A bit later I spent an hour or so skulking around the edge of a small pond, hoping to capture images of inscrutable bullfrogs lurking in tangles of watery weed-growth, and turtles sunning themselves atop various logs. Alas, both types of amphibians proved conspicuously absent. I made dragonfly and damselfly shots instead.
Later, the question came to mind…had I been working or playing? Since I didn't manage images of the things I intended, how should I look upon the photos I did shoot—business or pleasure?
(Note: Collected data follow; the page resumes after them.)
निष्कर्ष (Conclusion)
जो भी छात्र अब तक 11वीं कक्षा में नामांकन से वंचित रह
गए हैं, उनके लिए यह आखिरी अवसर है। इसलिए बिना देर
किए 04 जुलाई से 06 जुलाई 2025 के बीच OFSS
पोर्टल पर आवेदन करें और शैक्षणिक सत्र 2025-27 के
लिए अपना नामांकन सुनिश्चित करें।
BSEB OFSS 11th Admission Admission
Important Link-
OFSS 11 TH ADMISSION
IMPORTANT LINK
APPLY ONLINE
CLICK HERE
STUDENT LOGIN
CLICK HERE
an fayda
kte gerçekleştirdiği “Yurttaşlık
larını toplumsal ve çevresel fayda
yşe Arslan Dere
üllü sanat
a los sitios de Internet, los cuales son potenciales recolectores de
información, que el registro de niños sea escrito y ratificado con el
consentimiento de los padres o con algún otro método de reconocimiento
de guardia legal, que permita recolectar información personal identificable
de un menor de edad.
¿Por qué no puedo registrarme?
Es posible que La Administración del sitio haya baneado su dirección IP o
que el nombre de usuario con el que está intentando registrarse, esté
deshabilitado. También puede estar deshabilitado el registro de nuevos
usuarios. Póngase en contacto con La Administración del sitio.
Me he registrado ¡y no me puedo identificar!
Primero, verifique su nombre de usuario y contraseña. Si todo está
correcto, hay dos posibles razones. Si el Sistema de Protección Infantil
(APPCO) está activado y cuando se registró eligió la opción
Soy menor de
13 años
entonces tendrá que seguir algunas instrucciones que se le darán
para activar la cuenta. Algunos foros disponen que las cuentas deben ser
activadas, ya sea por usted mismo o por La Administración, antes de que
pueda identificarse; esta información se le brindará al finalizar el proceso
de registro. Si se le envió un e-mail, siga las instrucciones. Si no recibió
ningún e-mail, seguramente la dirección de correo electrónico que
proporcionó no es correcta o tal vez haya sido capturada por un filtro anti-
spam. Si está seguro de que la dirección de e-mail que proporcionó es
To further muddle the issue, let it be said that either way, I would have enjoyed myself and my time afield. How could you not? And though I didn't manage my goal, I did succeed in making some nice images. To me, photography is almost always fun. As is, frankly, the hours spent stringing words together at the writing desk that counterpoints those images. And it's the same for the field time I've spent fishing or camping or doing whatever outdoor recreation I've "had" to do on countless occasions, because I was working on a feature article about such a place, thing, or activity. Simply a necessary part of the job.
I like what I do for a living, for the most part, and the line between where work stops and play starts has always been—at best—exceedingly blurry. Yet there's also a vexing little corner of my ego that regularly tries to nag in suppressed puritanical guilt about how work should not be so much fun—expostulating how I'm being irresponsible and cheating the proletarian sweat-and-toil ethic by regularly having a good time.
Luckily such dispiriting thoughts are fleeting and easily ignored. I barely hear them ranting back there in my pleasure-besotted mind.
Still, friends occasionally call wondering what I have planned for the day. And often, when I tell them, they whine and sigh and try to make me feel miserable. That's the tactic ol' buddy Walt tried a minute ago.
"Jeeze," he said, "when you gonna quit playing all day and get a real job like the rest of us?"
To which I breezily replied: "Hey, you're the one decided to become an accountant. I thought you liked chaining yourself to a desk in that high-rise office. Doesn't it thrill you to eyeball spreadsheets and crunch numbers?"
A derisive snort came from the other end of the line. "Don't rub it in."
"Oh, I said, "I won't. And I'll sure be thinking of you and sympathizing about your plight later this morning when I'm up the road taking pictures of ironweed and butterflies. Come afternoon, too, if I get around to checking out a couple of good smallmouth bass pools on the upper river."
"You can be downright insufferable, you know?" Walt muttered, sounding a wee bit contrite.
"Tisk, tisk," I said. "Jealousy is a bitter pill. Hang in there. Providing you live a couple more years, you'll be able to retire—and if you're not too feeble, we can play outside together."
Yup, a man has to defend his work…even if it is play.